§ **To do**
Copy out the data so that nothing differs from the original.

--------------------------------------------------

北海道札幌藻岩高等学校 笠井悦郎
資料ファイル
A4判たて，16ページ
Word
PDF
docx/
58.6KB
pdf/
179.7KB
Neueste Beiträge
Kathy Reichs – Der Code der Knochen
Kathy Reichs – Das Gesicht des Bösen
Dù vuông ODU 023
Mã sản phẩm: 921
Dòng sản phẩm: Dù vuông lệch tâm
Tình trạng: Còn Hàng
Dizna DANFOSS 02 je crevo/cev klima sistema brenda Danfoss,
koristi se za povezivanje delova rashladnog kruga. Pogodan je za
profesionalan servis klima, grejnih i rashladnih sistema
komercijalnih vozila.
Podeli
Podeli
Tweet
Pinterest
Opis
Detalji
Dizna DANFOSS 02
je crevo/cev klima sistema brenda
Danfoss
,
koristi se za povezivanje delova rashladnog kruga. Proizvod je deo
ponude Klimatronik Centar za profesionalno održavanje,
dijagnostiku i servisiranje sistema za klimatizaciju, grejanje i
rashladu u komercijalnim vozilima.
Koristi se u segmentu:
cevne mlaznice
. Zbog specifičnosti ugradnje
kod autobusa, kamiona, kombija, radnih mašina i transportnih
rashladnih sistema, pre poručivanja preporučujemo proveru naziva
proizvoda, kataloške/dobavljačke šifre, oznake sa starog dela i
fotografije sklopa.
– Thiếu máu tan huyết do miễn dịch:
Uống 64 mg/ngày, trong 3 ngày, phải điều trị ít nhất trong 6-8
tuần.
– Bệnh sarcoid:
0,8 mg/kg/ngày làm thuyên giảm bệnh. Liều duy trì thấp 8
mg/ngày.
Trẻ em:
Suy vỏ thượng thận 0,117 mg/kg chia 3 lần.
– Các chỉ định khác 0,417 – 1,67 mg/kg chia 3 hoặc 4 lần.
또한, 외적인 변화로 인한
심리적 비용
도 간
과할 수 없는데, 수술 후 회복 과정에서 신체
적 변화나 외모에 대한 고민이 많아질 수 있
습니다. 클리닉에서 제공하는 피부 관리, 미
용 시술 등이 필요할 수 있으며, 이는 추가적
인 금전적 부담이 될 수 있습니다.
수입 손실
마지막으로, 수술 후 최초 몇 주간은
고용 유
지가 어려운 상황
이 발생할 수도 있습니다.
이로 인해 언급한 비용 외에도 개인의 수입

--------------------------------------------------

§ **Task answer**
北海道札幌藻岩高等学校 笠井悦郎
資料ファイル
A4判たて，16ページ
Word
PDF
docx/
58.6KB
pdf/
179.7KB
Neueste Beiträge
Kathy Reichs – Der Code der Knochen
Kathy Reichs – Das Gesicht des Bösen
Dù vuông ODU 023
Mã sản phẩm: 921
Dòng sản phẩm: Dù vuông lệch tâm
Tình trạng: Còn Hàng
Dizna DANFOSS 02 je crevo/cev klima sistema brenda Danfoss,
koristi se za povezivanje delova rashladnog kruga. Pogodan je za
profesionalan servis klima, grejnih i rashladnih sistema
komercijalnih vozila.
Podeli
Podeli
Tweet
Pinterest
Opis
Detalji
Dizna DANFOSS 02
je crevo/cev klima sistema brenda
Danfoss
,
koristi se za povezivanje delova rashladnog kruga. Proizvod je deo
ponude Klimatronik Centar za profesionalno održavanje,
dijagnostiku i servisiranje sistema za klimatizaciju, grejanje i
rashladu u komercijalnim vozilima.
Koristi se u segmentu:
cevne mlaznice
. Zbog specifičnosti ugradnje
kod autobusa, kamiona, kombija, radnih mašina i transportnih
rashladnih sistema, pre poručivanja preporučujemo proveru naziva
proizvoda, kataloške/dobavljačke šifre, oznake sa starog dela i
fotografije sklopa.
– Thiếu máu tan huyết do miễn dịch:
Uống 64 mg/ngày, trong 3 ngày, phải điều trị ít nhất trong 6-8
tuần.
– Bệnh sarcoid:
0,8 mg/kg/ngày làm thuyên giảm bệnh. Liều duy trì thấp 8
mg/ngày.
Trẻ em:
Suy vỏ thượng thận 0,117 mg/kg chia 3 lần.
– Các chỉ định khác 0,417 – 1,67 mg/kg chia 3 hoặc 4 lần.
또한, 외적인 변화로 인한
심리적 비용
도 간
과할 수 없는데, 수술 후 회복 과정에서 신체
적 변화나 외모에 대한 고민이 많아질 수 있
습니다. 클리닉에서 제공하는 피부 관리, 미
용 시술 등이 필요할 수 있으며, 이는 추가적
인 금전적 부담이 될 수 있습니다.
수입 손실
마지막으로, 수술 후 최초 몇 주간은
고용 유
지가 어려운 상황
이 발생할 수도 있습니다.
이로 인해 언급한 비용 외에도 개인의 수입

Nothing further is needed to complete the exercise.